[Front-end code change data]
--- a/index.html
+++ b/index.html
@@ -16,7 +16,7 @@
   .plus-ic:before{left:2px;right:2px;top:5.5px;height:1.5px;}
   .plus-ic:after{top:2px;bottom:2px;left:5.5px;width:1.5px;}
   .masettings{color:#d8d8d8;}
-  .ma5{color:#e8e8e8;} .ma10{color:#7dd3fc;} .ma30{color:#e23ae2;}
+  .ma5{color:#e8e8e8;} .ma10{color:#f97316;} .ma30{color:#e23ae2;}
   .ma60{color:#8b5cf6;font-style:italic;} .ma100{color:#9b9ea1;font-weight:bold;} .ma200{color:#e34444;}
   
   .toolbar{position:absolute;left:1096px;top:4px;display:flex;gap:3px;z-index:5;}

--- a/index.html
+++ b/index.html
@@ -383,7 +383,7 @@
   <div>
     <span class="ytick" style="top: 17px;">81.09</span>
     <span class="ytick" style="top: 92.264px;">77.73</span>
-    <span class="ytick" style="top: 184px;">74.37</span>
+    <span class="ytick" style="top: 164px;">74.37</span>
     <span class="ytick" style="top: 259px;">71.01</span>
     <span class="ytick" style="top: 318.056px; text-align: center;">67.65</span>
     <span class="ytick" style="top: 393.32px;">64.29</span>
* * *
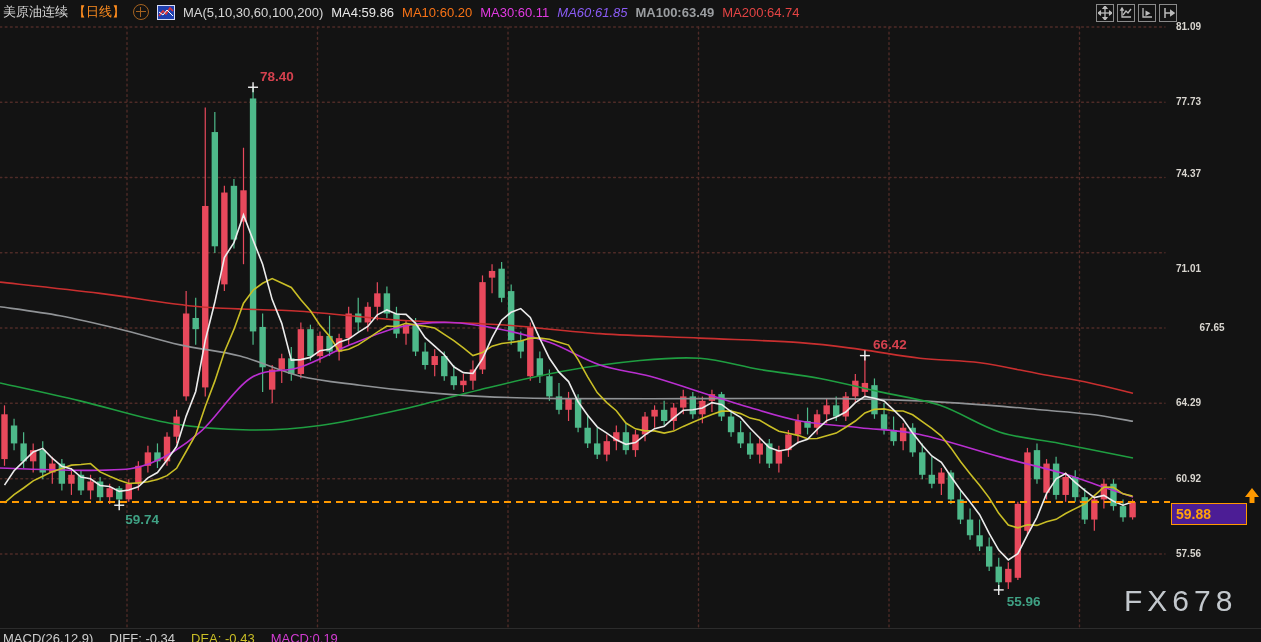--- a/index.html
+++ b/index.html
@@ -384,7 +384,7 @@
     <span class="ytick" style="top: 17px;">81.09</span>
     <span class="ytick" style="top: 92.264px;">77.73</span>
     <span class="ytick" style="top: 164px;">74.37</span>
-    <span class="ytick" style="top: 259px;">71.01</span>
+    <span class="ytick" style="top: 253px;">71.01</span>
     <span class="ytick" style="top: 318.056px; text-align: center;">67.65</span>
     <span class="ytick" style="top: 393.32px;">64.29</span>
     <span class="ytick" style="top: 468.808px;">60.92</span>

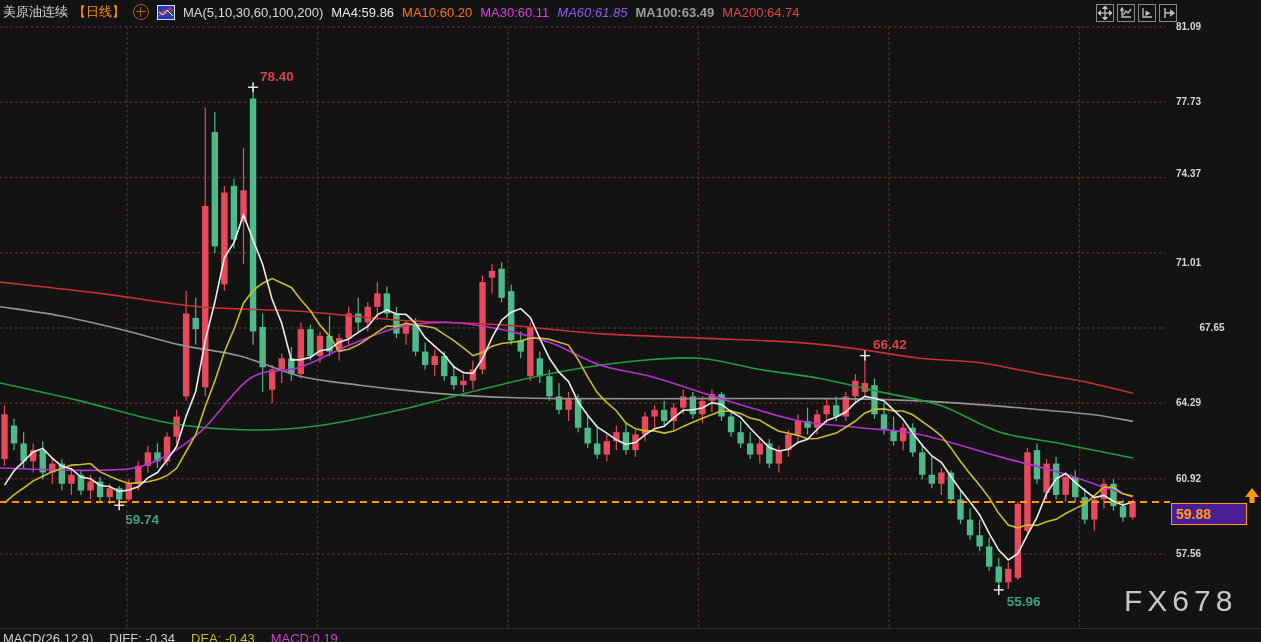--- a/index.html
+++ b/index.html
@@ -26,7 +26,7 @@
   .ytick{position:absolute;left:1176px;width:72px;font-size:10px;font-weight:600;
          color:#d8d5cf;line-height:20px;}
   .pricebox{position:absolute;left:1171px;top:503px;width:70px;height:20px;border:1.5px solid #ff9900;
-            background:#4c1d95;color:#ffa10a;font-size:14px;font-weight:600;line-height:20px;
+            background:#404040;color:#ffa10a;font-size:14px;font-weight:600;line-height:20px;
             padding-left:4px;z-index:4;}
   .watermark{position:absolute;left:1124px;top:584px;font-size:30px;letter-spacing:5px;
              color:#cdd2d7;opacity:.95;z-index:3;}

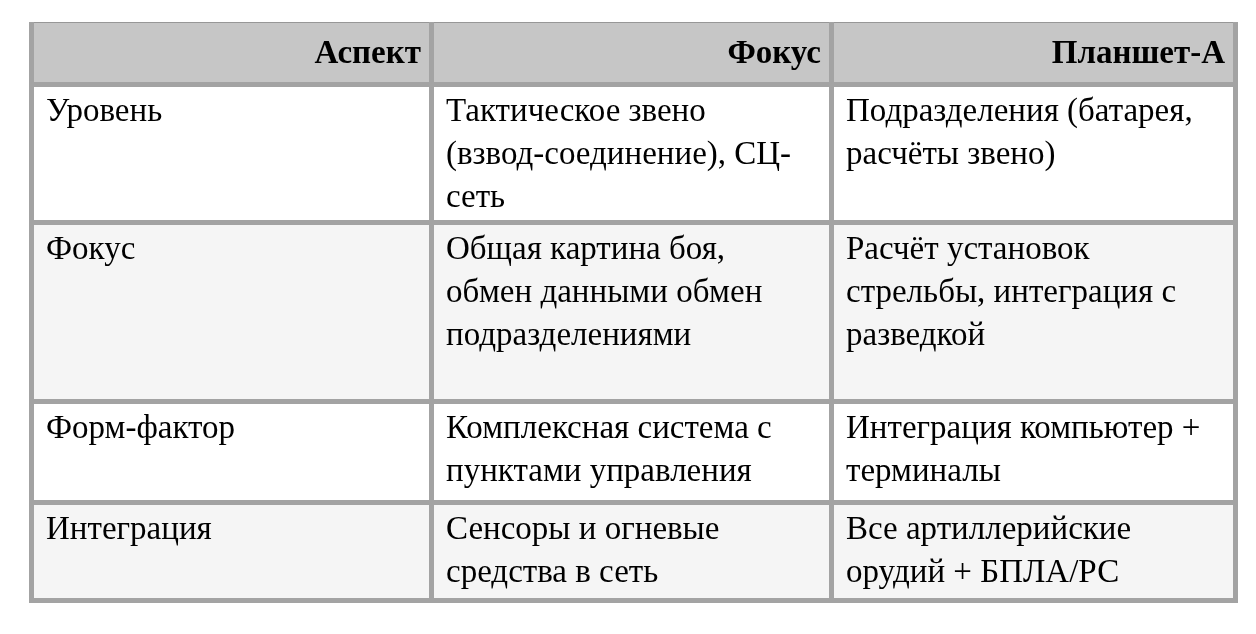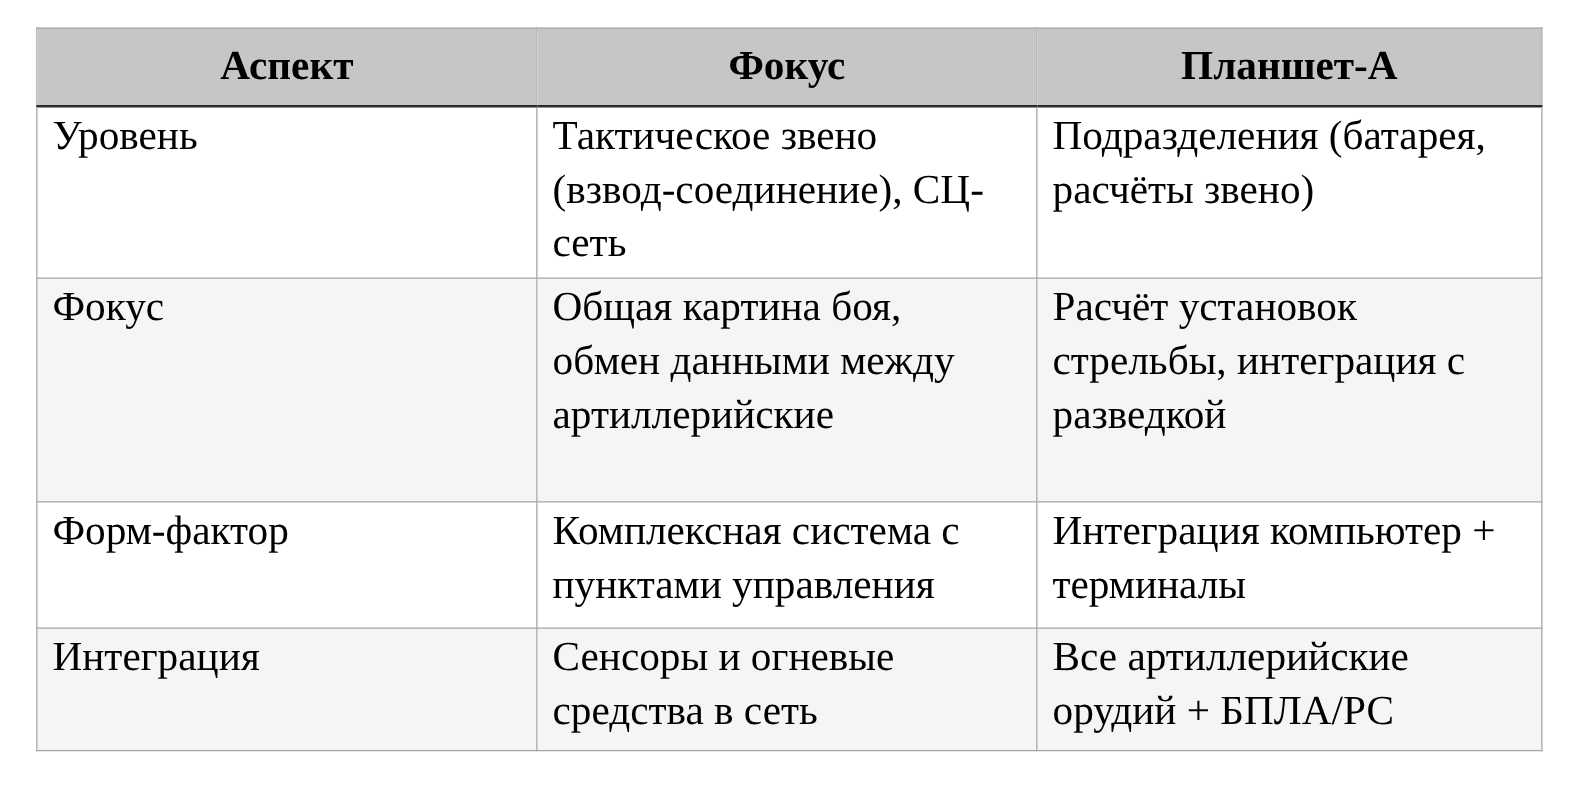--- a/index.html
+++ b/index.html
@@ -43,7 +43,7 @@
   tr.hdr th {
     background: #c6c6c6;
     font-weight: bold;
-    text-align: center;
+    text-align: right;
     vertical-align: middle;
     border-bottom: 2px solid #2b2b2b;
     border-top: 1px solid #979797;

Instruction:
Lines that contain "bold" should be pulled from the entries above and reported.

Written reply:
   .ma60{color:#8b5cf6;font-style:italic;} .ma100{color:#9b9ea1;font-weight:bold;} .ma200{color:#e34444;}
     font-weight: bold;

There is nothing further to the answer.